Meet Alex Caspero
Alex Caspero is a Registered Dietitian, New York Times Bestselling Plant-Based Chef and mom of two. She aims to cut through the nutrition noise by providing real-life, nourishing tips for body and mind. Learn more about Alex.
Pizza, pizza! Man, you guys loved this pizza as much as I did. A fun reminder that pizza doesn’t have to be covered in cheese to be delicious. Pizza dough smothered in pumpkin-seed pesto, tomatoes and my homemade parmesan cheese. I’ll take 3 slices.
Wow, this recipe might be the all-time favorite. It’s been shared hundreds of thousands of times and I love seeing all your re-creations on Instagram. Really, it’s all about the tofu. If you think you don’t like tofu, please, please try this recipe. It’s chewy, crispy and meaty all at the same time. Plus, peanut butter.
I love that you guys love the same recipes that I do! It’s truly like we were made for each other, MFEO. These spring rolls are stuffed with vermicelli noodles, crispy tofu, and shredded veggies. Served with a spicy peanut-lime sauce for dipping. Great as an appetizer, though I often enjoy them for a simple lunch or light dinner.
This one’s for you BL, thanks for introducing me to the refreshing deliciousness that is lime juice + cherry juice + soda. My version comes in a raspberry-lime form; a quarter of the calories of cherry limeade and just as refreshing. It’s my favorite thing to sip on a hot, humid day (should also be noted that these taste great with a little white wine, tequila or rum floater).
Holy moly, I love this sandwich. This gorgeous rainbow sandwich is what my lunch dreams are made of. Layers of shredded carrots, radishes, buttery lettuce, avocado, goat cheese, heirloom tomatoes, sprouts and thinly sliced cukes. All topped in a luscious green goddess dressing. Totally wish I was munching on one as I write this post.

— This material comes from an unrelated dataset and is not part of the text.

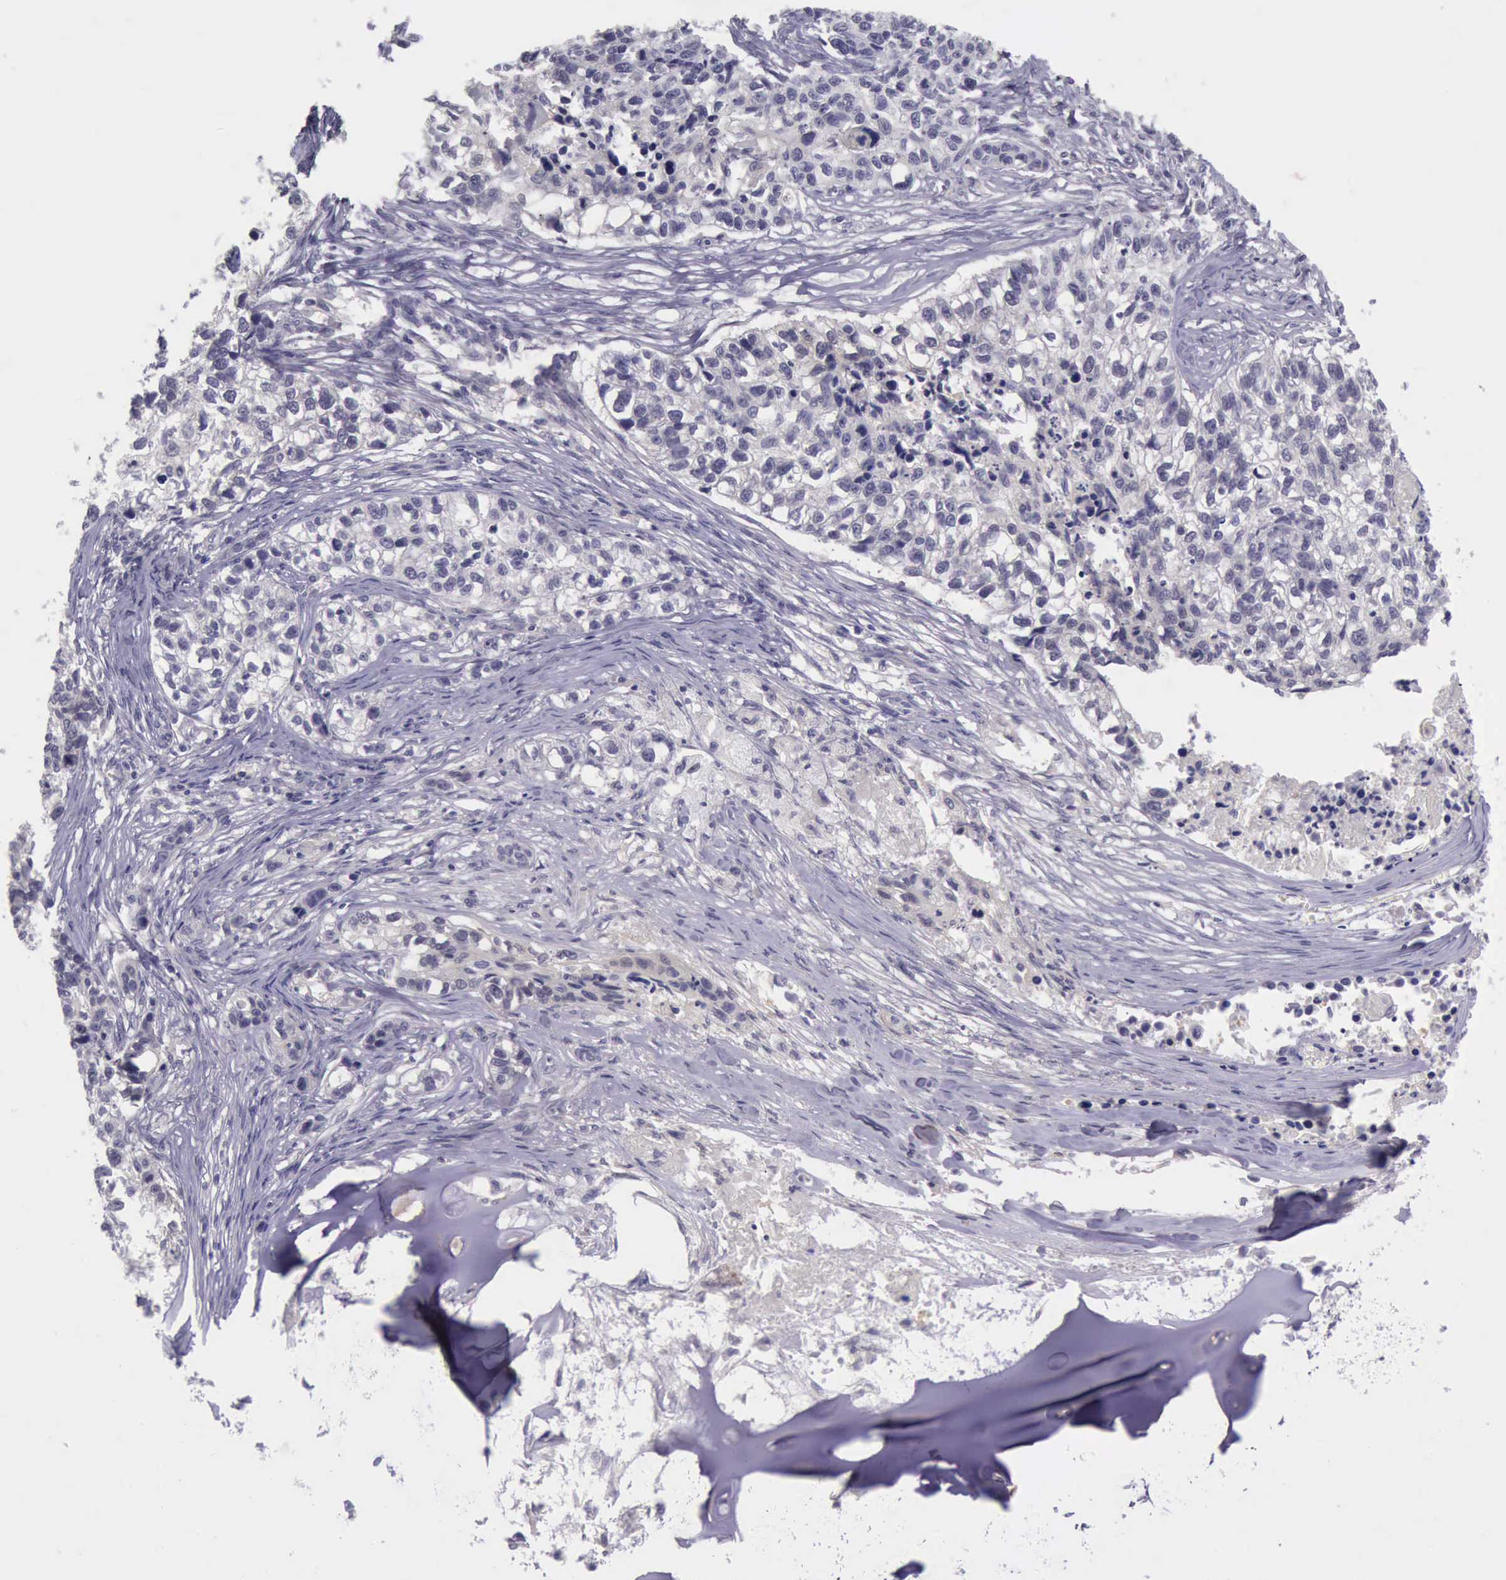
{"staining": {"intensity": "negative", "quantity": "none", "location": "none"}, "tissue": "lung cancer", "cell_type": "Tumor cells", "image_type": "cancer", "snomed": [{"axis": "morphology", "description": "Squamous cell carcinoma, NOS"}, {"axis": "topography", "description": "Lymph node"}, {"axis": "topography", "description": "Lung"}], "caption": "The image displays no significant staining in tumor cells of lung squamous cell carcinoma. The staining was performed using DAB to visualize the protein expression in brown, while the nuclei were stained in blue with hematoxylin (Magnification: 20x).", "gene": "ARNT2", "patient": {"sex": "male", "age": 74}}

Inspired by my favorite candy of all time, the Almond Joy. I’ve come to the conclusion that you either love coconut or completely detest it. I love it, BL hates it. Story of my culinary life. For my fellow coconut-obsessors, these are for you.
I love these bowls so much I made you a video! In other news, I’m now aware I use the same descriptions over and over again to describe my food: I love these! So good! Must-try! No really, I love this!. Well, all of the above for this recipe as well.
I’m fairly certain that I could alternate between tacos and pasta for every meal and be OK. Well, these are no exception. Spicy zucchini, corn and lentils with a creamy jalapeno-lime sauce. Come to mama.
Sometimes I think that my purpose is to show how incredibly delicious tofu can be. It’s no secret that I love the stuff, for it’s versatility, it’s texture and it’s nutrition. But, I know for many of you- tofu is weird. These kebobs are a great option for any meat-free cookout: chunks of meaty tofu grilled to perfection and covered in fresh mint pesto.
I could probably post nothing but greek salads and you all would be OK. I adore that you love them as much as I do! French lentils, tomatoes, cukes, creamy potatoes and herbs tossed in a lemon dressing.
This was my DRINK OF SUMMER. My goodness, I drank this at least daily and can’t wait for temperature to come up from freezing to do it all over again. The secret is my coconut milk ice-cubes which make for a luscious treat that isn’t watered down.
Baked, not fried, tofu cubes smothered in a sweet, garlic sauce. The real test is limiting how many cubes of tofu you sneak into your mouth before plating. Just as easy as take-out but so much better. One reader said that her husband thought he hated tofu until he tried this dish! Yeah! Love hearing comments like that.
I’m still dreaming about our trip to the land down under (well, the other land down under- NZ) last winter. This is my tribute to that adventure, New Zealand in a bowl. Kiwi smoothie bowl topped with the best granola ever! I love hearing about how much you all enjoy this granola recipe; I still make a batch monthly and BL looks forward to it every time.
Just like me, slow-cooker meals are your favorites. Perhaps it’s because we love food, but also have super busy lives. Slow-cooker to the rescue! This is my version of my favorite Indian meal, chana masala. All hail the chickpea.
I’m a sauce girl. My fridge is broken down into three compartments: produce, condiments and other. Seriously, I put hot sauce on my pesto on my ketchup and I don’t apologize for it. Dry food, you are not welcome. Saucy, sloppy dishes, come sit by me. This bowl is basically my excuse to eat chimichurri sauce: kebobs of grilled veggies and polenta, herbed rice and extra, extra sauce.
Rounding out the list, we’re finishing up with soup. But, not just any soup. A thick, stew-like meal made with red lentils, coconut milk, and curry paste. This is not your momma’s lentil soup. It’s creamy, spicy with a hint of richness. It may be the best lentil soup I’ve ever made.